== Exercise details ==
Reproduce every line of the material below word for word, keeping each line as it stands.

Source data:
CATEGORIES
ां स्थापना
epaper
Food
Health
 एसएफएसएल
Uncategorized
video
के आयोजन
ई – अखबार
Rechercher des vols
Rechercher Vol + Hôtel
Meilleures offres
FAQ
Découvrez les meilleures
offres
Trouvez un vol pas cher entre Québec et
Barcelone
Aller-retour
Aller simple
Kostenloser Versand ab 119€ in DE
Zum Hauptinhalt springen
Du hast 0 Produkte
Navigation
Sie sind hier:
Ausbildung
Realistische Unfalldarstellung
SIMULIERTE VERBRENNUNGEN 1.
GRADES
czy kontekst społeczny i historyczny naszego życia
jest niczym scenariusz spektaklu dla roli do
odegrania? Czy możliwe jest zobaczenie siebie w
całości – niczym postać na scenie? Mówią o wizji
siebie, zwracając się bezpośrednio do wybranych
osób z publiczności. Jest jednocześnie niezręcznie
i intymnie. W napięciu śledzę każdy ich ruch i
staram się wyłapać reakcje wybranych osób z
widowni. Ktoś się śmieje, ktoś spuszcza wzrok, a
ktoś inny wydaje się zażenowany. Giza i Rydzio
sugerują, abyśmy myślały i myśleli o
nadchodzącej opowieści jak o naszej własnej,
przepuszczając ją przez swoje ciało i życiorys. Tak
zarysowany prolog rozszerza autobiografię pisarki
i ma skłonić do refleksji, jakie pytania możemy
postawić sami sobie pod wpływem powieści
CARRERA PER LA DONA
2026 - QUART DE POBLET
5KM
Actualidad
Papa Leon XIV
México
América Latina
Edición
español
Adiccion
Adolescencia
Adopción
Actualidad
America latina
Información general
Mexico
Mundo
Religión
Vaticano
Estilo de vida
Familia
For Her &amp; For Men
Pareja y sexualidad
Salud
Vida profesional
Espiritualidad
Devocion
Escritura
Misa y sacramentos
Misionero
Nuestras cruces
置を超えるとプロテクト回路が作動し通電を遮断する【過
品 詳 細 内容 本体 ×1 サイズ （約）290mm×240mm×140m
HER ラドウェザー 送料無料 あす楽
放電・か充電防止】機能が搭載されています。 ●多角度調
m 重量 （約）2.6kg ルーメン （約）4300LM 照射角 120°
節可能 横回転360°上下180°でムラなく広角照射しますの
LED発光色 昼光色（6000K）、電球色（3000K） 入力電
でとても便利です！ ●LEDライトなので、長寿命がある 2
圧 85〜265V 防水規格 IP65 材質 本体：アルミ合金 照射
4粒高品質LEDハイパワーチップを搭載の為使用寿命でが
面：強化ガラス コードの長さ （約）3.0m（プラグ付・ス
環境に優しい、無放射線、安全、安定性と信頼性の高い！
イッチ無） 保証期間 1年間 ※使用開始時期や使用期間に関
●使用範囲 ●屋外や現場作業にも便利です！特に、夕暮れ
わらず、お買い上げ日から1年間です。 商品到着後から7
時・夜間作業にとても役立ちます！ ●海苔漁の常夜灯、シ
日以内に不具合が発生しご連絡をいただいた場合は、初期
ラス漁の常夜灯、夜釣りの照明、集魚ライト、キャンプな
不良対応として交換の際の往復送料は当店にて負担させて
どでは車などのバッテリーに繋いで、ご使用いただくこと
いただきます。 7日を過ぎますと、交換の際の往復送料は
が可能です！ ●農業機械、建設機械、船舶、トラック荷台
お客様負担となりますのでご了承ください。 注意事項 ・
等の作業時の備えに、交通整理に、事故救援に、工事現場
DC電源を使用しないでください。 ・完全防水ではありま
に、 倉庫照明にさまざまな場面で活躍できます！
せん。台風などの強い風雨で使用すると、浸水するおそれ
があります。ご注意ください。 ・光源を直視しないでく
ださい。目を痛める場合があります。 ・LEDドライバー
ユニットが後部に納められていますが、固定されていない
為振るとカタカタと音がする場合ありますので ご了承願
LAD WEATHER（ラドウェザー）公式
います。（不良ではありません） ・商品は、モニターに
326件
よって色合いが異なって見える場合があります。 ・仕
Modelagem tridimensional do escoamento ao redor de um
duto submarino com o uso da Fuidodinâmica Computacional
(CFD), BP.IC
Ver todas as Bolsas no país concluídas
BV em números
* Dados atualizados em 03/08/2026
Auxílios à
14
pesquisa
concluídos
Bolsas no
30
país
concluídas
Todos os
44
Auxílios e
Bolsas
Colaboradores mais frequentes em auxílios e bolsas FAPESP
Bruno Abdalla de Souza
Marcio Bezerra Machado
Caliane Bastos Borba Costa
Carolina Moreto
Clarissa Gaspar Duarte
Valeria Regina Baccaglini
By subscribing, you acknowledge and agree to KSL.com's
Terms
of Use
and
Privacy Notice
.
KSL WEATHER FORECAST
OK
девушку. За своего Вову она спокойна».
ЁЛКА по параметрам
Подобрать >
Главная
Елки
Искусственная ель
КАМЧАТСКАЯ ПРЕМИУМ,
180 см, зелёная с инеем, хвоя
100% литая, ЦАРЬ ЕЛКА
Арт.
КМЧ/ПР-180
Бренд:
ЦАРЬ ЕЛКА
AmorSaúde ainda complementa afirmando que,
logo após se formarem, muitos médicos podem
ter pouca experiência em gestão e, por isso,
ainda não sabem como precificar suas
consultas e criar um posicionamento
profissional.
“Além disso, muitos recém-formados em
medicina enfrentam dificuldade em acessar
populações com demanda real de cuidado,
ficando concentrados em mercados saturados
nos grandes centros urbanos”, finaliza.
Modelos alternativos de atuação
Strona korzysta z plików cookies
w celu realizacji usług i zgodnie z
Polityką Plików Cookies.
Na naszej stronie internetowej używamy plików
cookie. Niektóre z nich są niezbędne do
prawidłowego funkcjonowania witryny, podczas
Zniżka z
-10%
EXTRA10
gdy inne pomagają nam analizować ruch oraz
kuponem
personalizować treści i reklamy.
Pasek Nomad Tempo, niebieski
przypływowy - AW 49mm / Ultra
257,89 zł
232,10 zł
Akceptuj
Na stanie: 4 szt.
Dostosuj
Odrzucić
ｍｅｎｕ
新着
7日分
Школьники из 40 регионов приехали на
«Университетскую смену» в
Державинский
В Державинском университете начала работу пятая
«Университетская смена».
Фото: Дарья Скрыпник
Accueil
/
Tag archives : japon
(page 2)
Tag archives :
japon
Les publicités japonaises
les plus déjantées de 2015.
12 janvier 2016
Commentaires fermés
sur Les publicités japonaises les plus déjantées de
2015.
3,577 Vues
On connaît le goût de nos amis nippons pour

== Output of the task ==
CATEGORIES
ां स्थापना
epaper
Food
Health
 एसएफएसएल
Uncategorized
video
के आयोजन
ई – अखबार
Rechercher des vols
Rechercher Vol + Hôtel
Meilleures offres
FAQ
Découvrez les meilleures
offres
Trouvez un vol pas cher entre Québec et
Barcelone
Aller-retour
Aller simple
Kostenloser Versand ab 119€ in DE
Zum Hauptinhalt springen
Du hast 0 Produkte
Navigation
Sie sind hier:
Ausbildung
Realistische Unfalldarstellung
SIMULIERTE VERBRENNUNGEN 1.
GRADES
czy kontekst społeczny i historyczny naszego życia
jest niczym scenariusz spektaklu dla roli do
odegrania? Czy możliwe jest zobaczenie siebie w
całości – niczym postać na scenie? Mówią o wizji
siebie, zwracając się bezpośrednio do wybranych
osób z publiczności. Jest jednocześnie niezręcznie
i intymnie. W napięciu śledzę każdy ich ruch i
staram się wyłapać reakcje wybranych osób z
widowni. Ktoś się śmieje, ktoś spuszcza wzrok, a
ktoś inny wydaje się zażenowany. Giza i Rydzio
sugerują, abyśmy myślały i myśleli o
nadchodzącej opowieści jak o naszej własnej,
przepuszczając ją przez swoje ciało i życiorys. Tak
zarysowany prolog rozszerza autobiografię pisarki
i ma skłonić do refleksji, jakie pytania możemy
postawić sami sobie pod wpływem powieści
CARRERA PER LA DONA
2026 - QUART DE POBLET
5KM
Actualidad
Papa Leon XIV
México
América Latina
Edición
español
Adiccion
Adolescencia
Adopción
Actualidad
America latina
Información general
Mexico
Mundo
Religión
Vaticano
Estilo de vida
Familia
For Her &amp; For Men
Pareja y sexualidad
Salud
Vida profesional
Espiritualidad
Devocion
Escritura
Misa y sacramentos
Misionero
Nuestras cruces
置を超えるとプロテクト回路が作動し通電を遮断する【過
品 詳 細 内容 本体 ×1 サイズ （約）290mm×240mm×140m
HER ラドウェザー 送料無料 あす楽
放電・か充電防止】機能が搭載されています。 ●多角度調
m 重量 （約）2.6kg ルーメン （約）4300LM 照射角 120°
節可能 横回転360°上下180°でムラなく広角照射しますの
LED発光色 昼光色（6000K）、電球色（3000K） 入力電
でとても便利です！ ●LEDライトなので、長寿命がある 2
圧 85〜265V 防水規格 IP65 材質 本体：アルミ合金 照射
4粒高品質LEDハイパワーチップを搭載の為使用寿命でが
面：強化ガラス コードの長さ （約）3.0m（プラグ付・ス
環境に優しい、無放射線、安全、安定性と信頼性の高い！
イッチ無） 保証期間 1年間 ※使用開始時期や使用期間に関
●使用範囲 ●屋外や現場作業にも便利です！特に、夕暮れ
わらず、お買い上げ日から1年間です。 商品到着後から7
時・夜間作業にとても役立ちます！ ●海苔漁の常夜灯、シ
日以内に不具合が発生しご連絡をいただいた場合は、初期
ラス漁の常夜灯、夜釣りの照明、集魚ライト、キャンプな
不良対応として交換の際の往復送料は当店にて負担させて
どでは車などのバッテリーに繋いで、ご使用いただくこと
いただきます。 7日を過ぎますと、交換の際の往復送料は
が可能です！ ●農業機械、建設機械、船舶、トラック荷台
お客様負担となりますのでご了承ください。 注意事項 ・
等の作業時の備えに、交通整理に、事故救援に、工事現場
DC電源を使用しないでください。 ・完全防水ではありま
に、 倉庫照明にさまざまな場面で活躍できます！
せん。台風などの強い風雨で使用すると、浸水するおそれ
があります。ご注意ください。 ・光源を直視しないでく
ださい。目を痛める場合があります。 ・LEDドライバー
ユニットが後部に納められていますが、固定されていない
為振るとカタカタと音がする場合ありますので ご了承願
LAD WEATHER（ラドウェザー）公式
います。（不良ではありません） ・商品は、モニターに
326件
よって色合いが異なって見える場合があります。 ・仕
Modelagem tridimensional do escoamento ao redor de um
duto submarino com o uso da Fuidodinâmica Computacional
(CFD), BP.IC
Ver todas as Bolsas no país concluídas
BV em números
* Dados atualizados em 03/08/2026
Auxílios à
14
pesquisa
concluídos
Bolsas no
30
país
concluídas
Todos os
44
Auxílios e
Bolsas
Colaboradores mais frequentes em auxílios e bolsas FAPESP
Bruno Abdalla de Souza
Marcio Bezerra Machado
Caliane Bastos Borba Costa
Carolina Moreto
Clarissa Gaspar Duarte
Valeria Regina Baccaglini
By subscribing, you acknowledge and agree to KSL.com's
Terms
of Use
and
Privacy Notice
.
KSL WEATHER FORECAST
OK
девушку. За своего Вову она спокойна».
ЁЛКА по параметрам
Подобрать >
Главная
Елки
Искусственная ель
КАМЧАТСКАЯ ПРЕМИУМ,
180 см, зелёная с инеем, хвоя
100% литая, ЦАРЬ ЕЛКА
Арт.
КМЧ/ПР-180
Бренд:
ЦАРЬ ЕЛКА
AmorSaúde ainda complementa afirmando que,
logo após se formarem, muitos médicos podem
ter pouca experiência em gestão e, por isso,
ainda não sabem como precificar suas
consultas e criar um posicionamento
profissional.
“Além disso, muitos recém-formados em
medicina enfrentam dificuldade em acessar
populações com demanda real de cuidado,
ficando concentrados em mercados saturados
nos grandes centros urbanos”, finaliza.
Modelos alternativos de atuação
Strona korzysta z plików cookies
w celu realizacji usług i zgodnie z
Polityką Plików Cookies.
Na naszej stronie internetowej używamy plików
cookie. Niektóre z nich są niezbędne do
prawidłowego funkcjonowania witryny, podczas
Zniżka z
-10%
EXTRA10
gdy inne pomagają nam analizować ruch oraz
kuponem
personalizować treści i reklamy.
Pasek Nomad Tempo, niebieski
przypływowy - AW 49mm / Ultra
257,89 zł
232,10 zł
Akceptuj
Na stanie: 4 szt.
Dostosuj
Odrzucić
ｍｅｎｕ
新着
7日分
Школьники из 40 регионов приехали на
«Университетскую смену» в
Державинский
В Державинском университете начала работу пятая
«Университетская смена».
Фото: Дарья Скрыпник
Accueil
/
Tag archives : japon
(page 2)
Tag archives :
japon
Les publicités japonaises
les plus déjantées de 2015.
12 janvier 2016
Commentaires fermés
sur Les publicités japonaises les plus déjantées de
2015.
3,577 Vues
On connaît le goût de nos amis nippons pour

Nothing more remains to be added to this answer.